Despite all this variety, Wolff is quick to point out that we can actually do with a simpler classification: infinite judgements can be viewed as affirmative or negative, singular judgements as particular and indefinite judgements as either universal or singular. The main reason for this tidying up is undoubtedly the use of judgement forms in classification of syllogisms. Another reason lies in the neat application known as square of opposition:
The basic idea of the square is to represent some important relations between different statements that differ only by their form (in Kantian terms, their quality and quantity), but share the content or concern same concepts. Thus, universal affirmative judgements and particular negative judgements are contradictories, and same goes for universal negative judgements and particular affirmative judgements.
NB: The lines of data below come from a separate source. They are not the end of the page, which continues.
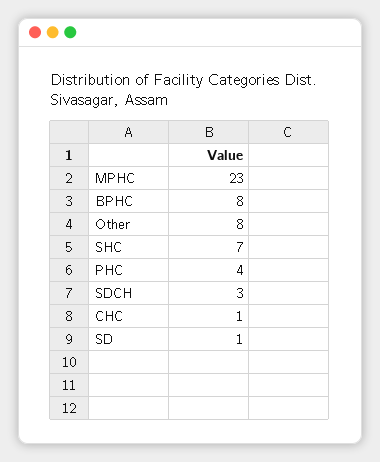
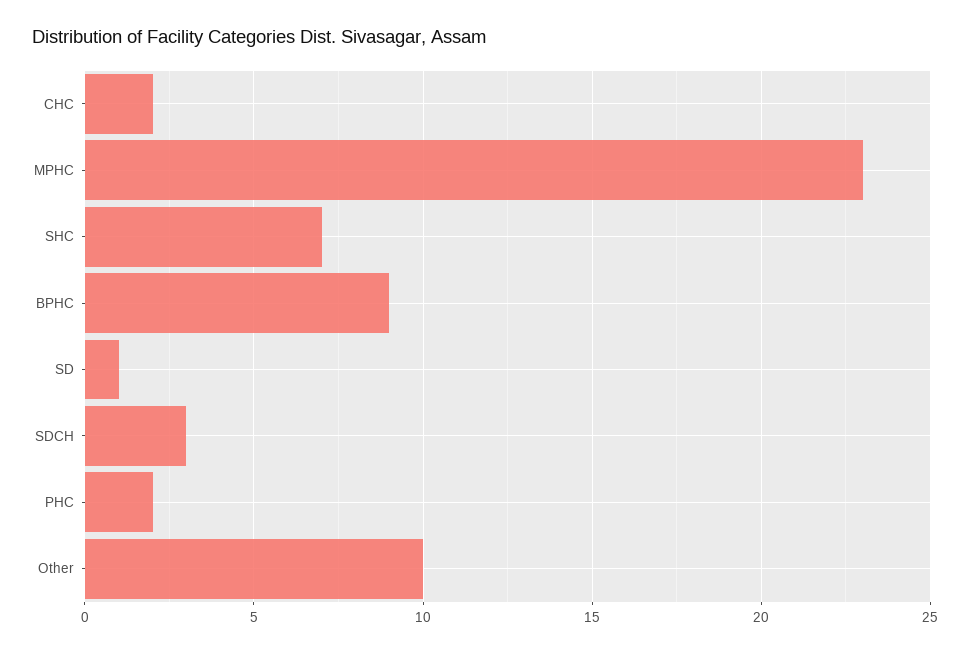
BPHC: 8 -> 9
Other: 8 -> 10
PHC: 4 -> 2
CHC: 1 -> 2

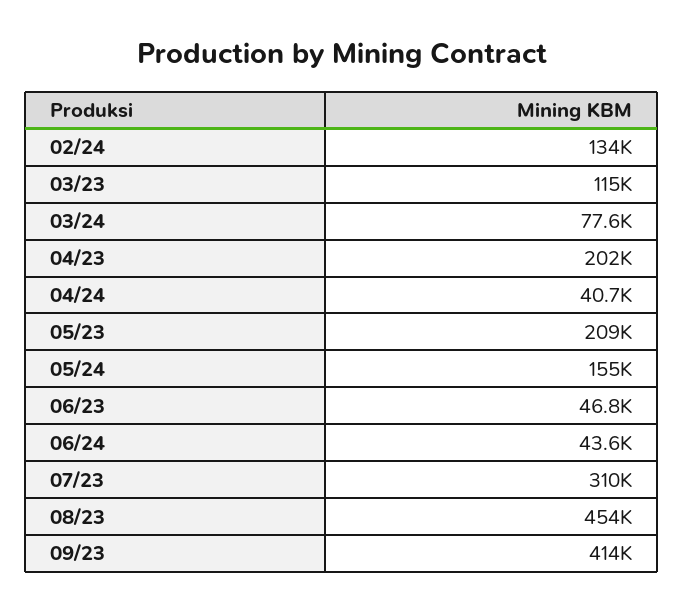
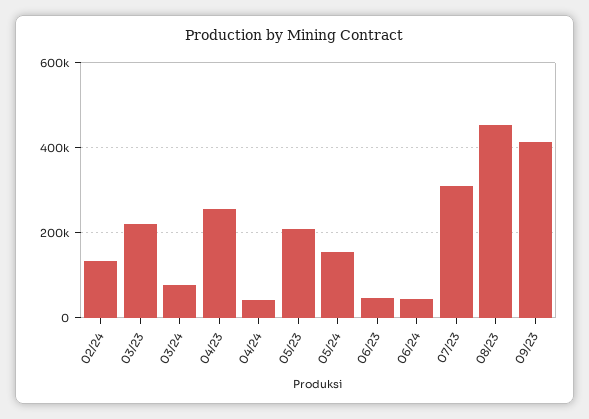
03/23: 115000 -> 220000
04/23: 202000 -> 260000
Contradictories, then, are such pairs of judgements, only one of which can be true and one of which also must be true: for instance, ”all spies are Finnish” and ”some spies are not Finnish” cannot both be true, but one of them must surely be true.
Universal affirmative judgements and universal negative judgements are contraries, that is, only one of them can be true, although it is possible that neither is true, in the case that both particular affirmative and particular negative judgements are true (e.g. if some roses are red and some are not, then neither are all roses red nor all roses not red). The latter two judgement types are called subcontraries, that is, both of them cannot be false, although both of them could also be true. Finally, particular affirmative or negative judgements are subalterns of corresponding universal judgements, which means that a universal judgement implies the corresponding particular judgement (if all humans are rational, then certainly some particular humans, like Inuits, are also rational).
We have to make the reservation that the square of opposition might fail, if we allow concepts that do not refer to any real objects, such as round squares. All round squares are clearly round, but as squares, none of them are round: both of the judgements can be true, because there are no round squares. It is then a matter of whether we prefer the beauty of the square of opposition over the possible use of such empty terms: both of them cannot be accepted.
Note that the judgements I have been speaking of are in Wolffian logic combinations of concepts, that is, something within consciousness. Just like mental concepts can correspond to linguistic, communicable, words, similarly mental judgements can correspond to linguistic, communicable propositions or combinations of words. Wolff does note that the correspondence might not be perfect – something that Aristotle already noted. What we say, might actually refer to different thoughts in different contexts, for instance, when we say ”it was a fluke”, we might refer to a fish or to a stroke of luck: this phenomenon in case of single words we would call homonymy. Similarly, we could use different expressions to convey the very same thought, which in case of single words we would call synonymy.